Jacob G. Behrman, the longtime head of the Jewish educational publishing company Behrman House, located in Springfield, died Sept. 23 at the age of 91.
A Summit resident for many years and a member of Temple Sinai there, Behrman moved to Bethesda, Md., following his retirement in 2000 to be near his daughter and son-in-law, Rachel and Jeffrey Sherman, and four of his grandchildren.
Behrman took over the family business in the late 1940s from his father, Louis, who had founded the company in 1921, the same year Jacob was born.
Under Jacob’s leadership, the company published books and religious texts used primarily, though not exclusively, in religious school education over the past half century.
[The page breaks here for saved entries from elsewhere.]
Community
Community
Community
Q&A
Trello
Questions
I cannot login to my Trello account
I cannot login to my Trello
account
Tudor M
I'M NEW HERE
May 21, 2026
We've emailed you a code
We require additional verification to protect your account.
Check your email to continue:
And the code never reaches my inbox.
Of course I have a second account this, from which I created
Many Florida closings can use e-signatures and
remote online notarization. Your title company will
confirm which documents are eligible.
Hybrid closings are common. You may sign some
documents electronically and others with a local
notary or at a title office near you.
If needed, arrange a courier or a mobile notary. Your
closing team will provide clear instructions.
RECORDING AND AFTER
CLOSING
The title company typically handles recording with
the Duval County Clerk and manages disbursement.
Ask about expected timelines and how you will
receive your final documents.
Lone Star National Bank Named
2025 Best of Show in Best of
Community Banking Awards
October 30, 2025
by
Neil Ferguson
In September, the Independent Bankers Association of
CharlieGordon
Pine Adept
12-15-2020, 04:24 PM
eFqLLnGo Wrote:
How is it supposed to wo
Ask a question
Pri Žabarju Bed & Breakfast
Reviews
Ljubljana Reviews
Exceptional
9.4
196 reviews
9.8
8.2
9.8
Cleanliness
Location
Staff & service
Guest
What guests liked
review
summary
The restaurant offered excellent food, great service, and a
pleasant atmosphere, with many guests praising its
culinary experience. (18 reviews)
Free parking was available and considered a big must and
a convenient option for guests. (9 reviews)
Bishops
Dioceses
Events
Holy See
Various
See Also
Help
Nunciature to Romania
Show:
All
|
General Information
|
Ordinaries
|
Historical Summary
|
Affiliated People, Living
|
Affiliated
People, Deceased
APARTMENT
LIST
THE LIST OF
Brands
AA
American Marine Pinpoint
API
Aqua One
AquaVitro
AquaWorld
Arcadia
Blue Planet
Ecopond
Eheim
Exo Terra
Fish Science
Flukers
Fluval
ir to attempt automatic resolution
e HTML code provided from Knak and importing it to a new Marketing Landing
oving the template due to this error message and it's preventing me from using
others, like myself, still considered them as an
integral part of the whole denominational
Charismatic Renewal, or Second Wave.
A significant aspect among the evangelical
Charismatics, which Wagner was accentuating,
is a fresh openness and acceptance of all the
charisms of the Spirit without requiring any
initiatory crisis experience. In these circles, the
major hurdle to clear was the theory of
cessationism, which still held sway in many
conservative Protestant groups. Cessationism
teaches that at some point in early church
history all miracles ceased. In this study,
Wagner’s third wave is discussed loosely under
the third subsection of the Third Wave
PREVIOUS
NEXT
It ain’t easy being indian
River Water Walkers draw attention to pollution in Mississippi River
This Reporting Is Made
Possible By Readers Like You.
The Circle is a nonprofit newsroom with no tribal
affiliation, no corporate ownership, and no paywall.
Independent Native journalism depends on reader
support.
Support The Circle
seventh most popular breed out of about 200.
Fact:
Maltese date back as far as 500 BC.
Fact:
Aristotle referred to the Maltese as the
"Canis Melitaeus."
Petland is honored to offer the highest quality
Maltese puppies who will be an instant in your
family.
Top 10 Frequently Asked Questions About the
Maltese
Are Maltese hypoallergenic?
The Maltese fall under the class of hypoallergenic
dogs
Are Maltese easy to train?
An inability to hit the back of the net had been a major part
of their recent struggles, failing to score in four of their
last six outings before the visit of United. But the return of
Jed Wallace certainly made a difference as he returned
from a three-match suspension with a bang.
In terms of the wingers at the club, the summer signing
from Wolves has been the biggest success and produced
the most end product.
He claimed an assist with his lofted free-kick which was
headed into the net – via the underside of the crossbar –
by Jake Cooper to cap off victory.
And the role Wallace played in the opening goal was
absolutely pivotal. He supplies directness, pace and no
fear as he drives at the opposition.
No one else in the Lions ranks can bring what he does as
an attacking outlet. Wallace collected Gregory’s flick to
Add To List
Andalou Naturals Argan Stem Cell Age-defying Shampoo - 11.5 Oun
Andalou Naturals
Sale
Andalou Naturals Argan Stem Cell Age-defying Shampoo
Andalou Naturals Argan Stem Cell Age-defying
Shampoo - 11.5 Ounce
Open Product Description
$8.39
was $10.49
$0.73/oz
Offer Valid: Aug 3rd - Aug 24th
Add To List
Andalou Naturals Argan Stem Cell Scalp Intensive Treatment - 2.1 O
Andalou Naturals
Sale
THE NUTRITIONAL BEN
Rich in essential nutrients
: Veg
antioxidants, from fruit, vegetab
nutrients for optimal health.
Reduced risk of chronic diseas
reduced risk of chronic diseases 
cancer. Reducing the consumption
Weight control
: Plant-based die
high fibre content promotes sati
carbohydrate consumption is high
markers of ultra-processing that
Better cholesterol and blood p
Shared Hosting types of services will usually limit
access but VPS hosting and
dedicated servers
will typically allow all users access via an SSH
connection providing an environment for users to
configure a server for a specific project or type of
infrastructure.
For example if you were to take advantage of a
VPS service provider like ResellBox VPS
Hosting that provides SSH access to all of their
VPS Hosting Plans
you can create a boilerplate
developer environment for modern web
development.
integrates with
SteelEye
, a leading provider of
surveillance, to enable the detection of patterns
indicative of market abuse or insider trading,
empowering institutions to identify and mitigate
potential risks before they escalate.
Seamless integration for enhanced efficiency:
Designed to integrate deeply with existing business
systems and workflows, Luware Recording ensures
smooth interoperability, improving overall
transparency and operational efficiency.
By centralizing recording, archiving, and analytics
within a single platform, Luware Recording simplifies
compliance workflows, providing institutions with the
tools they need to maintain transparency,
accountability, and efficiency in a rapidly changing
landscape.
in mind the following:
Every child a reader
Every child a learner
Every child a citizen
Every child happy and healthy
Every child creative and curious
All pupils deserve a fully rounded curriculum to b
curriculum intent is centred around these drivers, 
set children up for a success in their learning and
According to the company website, Behrman saw the textbooks that his children brought home from religious school and believed he could improve upon them.
Among the books he went on to publish were The Traditional Prayer Book for Sabbath and Festivals by David de Sola and the Jewish Heritage Series, a set of introductory volumes whose contributors included the novelist Meyer Levin.
One series in particular stood out as Jacob’s favorite, according to his daughter-in-law Vicki Weber: The Rabbi’s Bible, whose coauthors included the late Rabbi Morrison Bial, then of Temple Sinai. Published by Behrman House in the 1960s, it features the full text of Torah along with traditional commentary. “He felt the content was exceptionally rich while remaining true to the original Torah text,” said Weber, head of marketing, sales, and strategic research at Behrman House. “It was accessible to young people but still authentic.”
Behrman was an honorary member of the National Association of Temple Educators, and he received an honorary degree from the Hebrew Union College-Jewish Institute of Religion in 1998.
Behrman grew up in the Midwood section of Brooklyn and earned a bachelor’s degree from Brooklyn College. He served in World War II, earning a Purple Heart from injuries sustained during the Battle of the Bulge. He joined the family business after the war, when it was still located in New York City, on Broadway near Herald Square. The company moved to West Orange in the mid-1980s as the business grew. He continued to run Behrman House until the late 1990s, when his son David stepped in. In 2000, as Jacob retired, the business consolidated all of its warehouse and office space in one location in Springfield, where it is now located.
“Jacob Behrman’s legacy lies in the library of books that, thanks to him, saw the light of day. He lives on through Behrman House,” wrote historian Jonathan Sarna, in an on-line condolence book.
In addition to David Behrman and Vicki Weber and the Shermans, Behrman is survived by his grandchildren, Rebecca, Joel, and Benjamin Behrman and Aaron, Hannah, Jonathan, and Ruth Sherman.
Funeral services were held Sept. 24 at Ohev Sholom-The National Synagogue and he was buried at Ohev Sholom Cemetery, both in Washington, DC. He was predeceased by his first wife, Rita Osband Behrman. His second marriage ended in divorce.
Memorial contributions may be made to the Jacob Behrman Israel and Holocaust Scholarship Fund, c/o CES JDS or to the B-CC Rescue Squad.